The only reason it was mentioned was to specifically rebut that people said Paul Krugman is often wrong. In at least this year period that was analyzed, he was often right. That's the beginning and end of why this was even brought up.
If you don't understand why the "study" (it's really quite a shame to sully the term by using it here) is worth less than toilet paper then I guess nobody is going to dissuade you from believing that it's an effective rebuttal.

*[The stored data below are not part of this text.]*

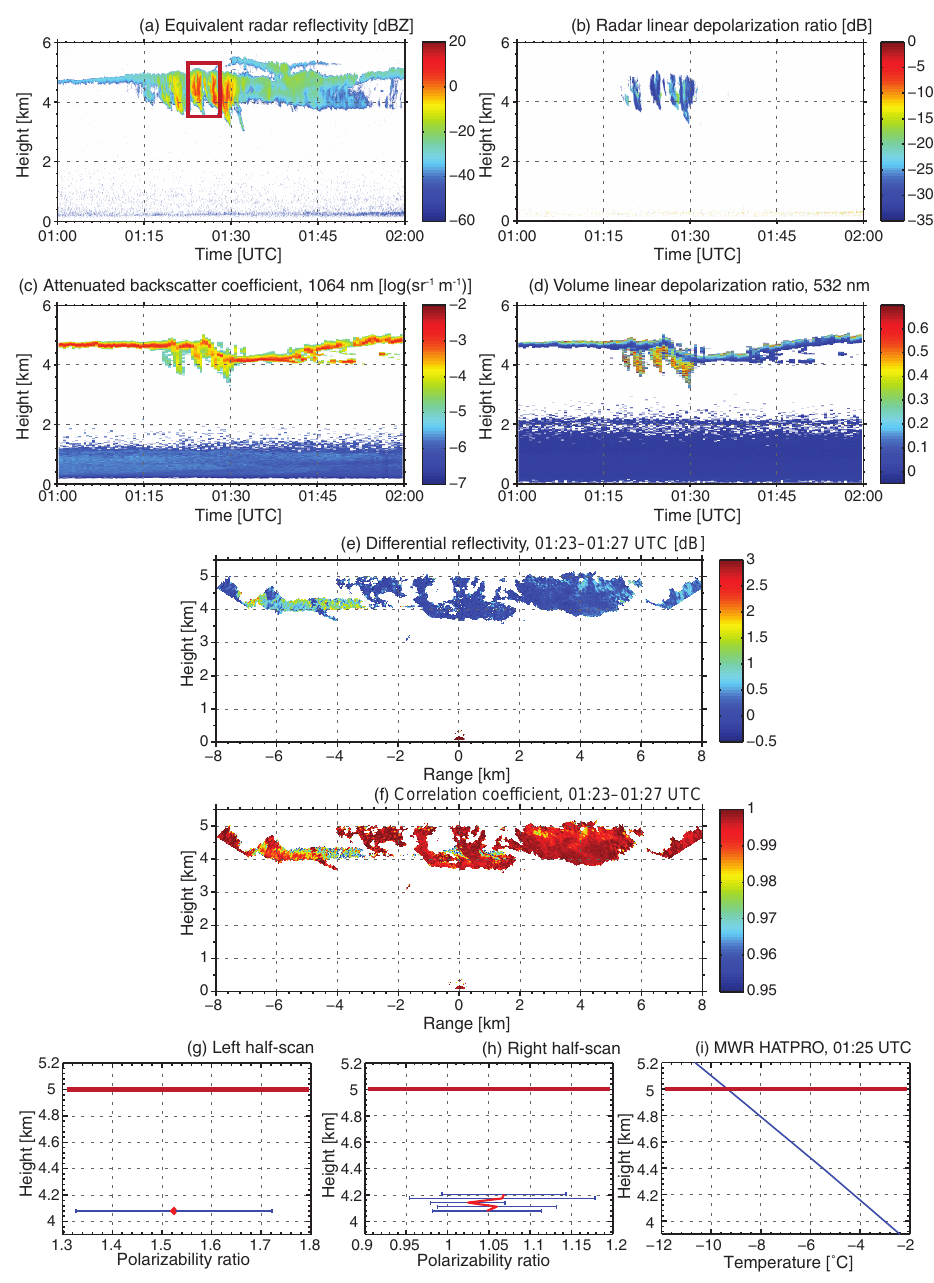
Figure 4. Same as in Fig. 3 but for 18 October 2014 and without a photograph.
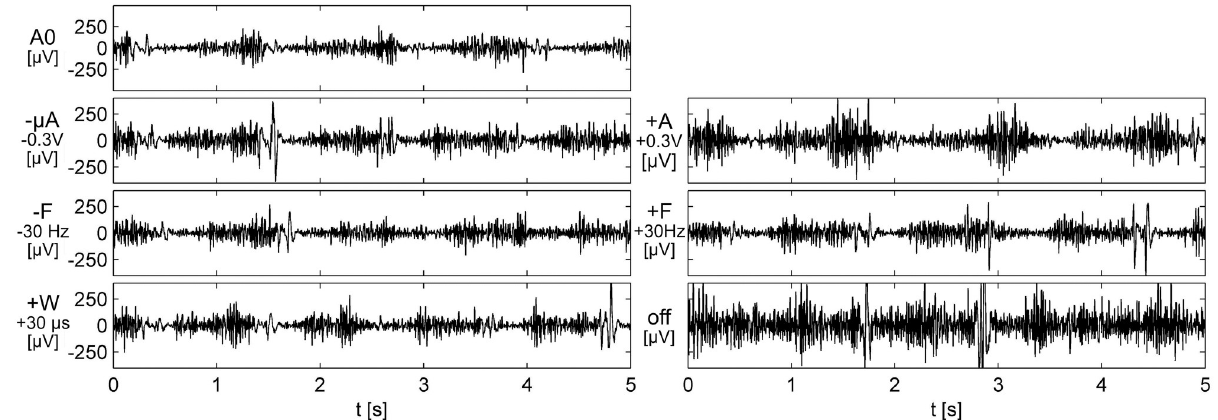
Fig 1. The EMG signals of one patient during the elbow flexion-extension task during the adjustment of DBS. The morphology of the EMG signal differs among the different adjustments of DBS. Turning the stimulator off caused the strongest effect and introduces significant tonic background to the EMG signal. Scaling is identical in all settings.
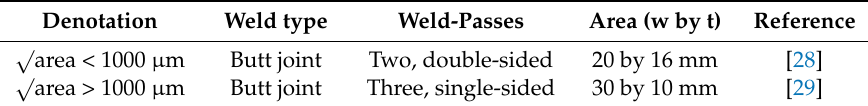
Table 1. Overview of investigated test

Now none of what I've posted here is meant to say anything about whether the assertions of the study are actually true or not. It may well be true that more "liberal" (as defined by the study) prognosticators are more accurate, but this study does absolutely nothing to bolster such a claim. In fact, it reads like a Fox News snow job. Even a stopped clock...
 

fskimospy

Elite Member
Mar 10, 2006
88,138
55,663
136
Right. I've said that repeatedly. The only reason it was brought up to begin with was to show a record of Krugman being accurate. Whether or not you agree with their regressions is pretty meaningless (as I've also said repeatedly), because the absolute only reason it was brought up was to show that he was almost always right.

Krugmans predictions are data points, your complaints about their other methodology are arguing against something nobody is arguing for, so you're wasting your time. (Unless you believe they incorrectly interpreted what should be considered correct.) The only time I even mentioned the papers analysis was to correct infohawk when he obviously hadn't read it.

I see this happen a lot on here, where some data is brought up, people raise moronic objections like infohawks, and then when those are corrected its taken as some sort of endorsement of the entire product. I have no idea why.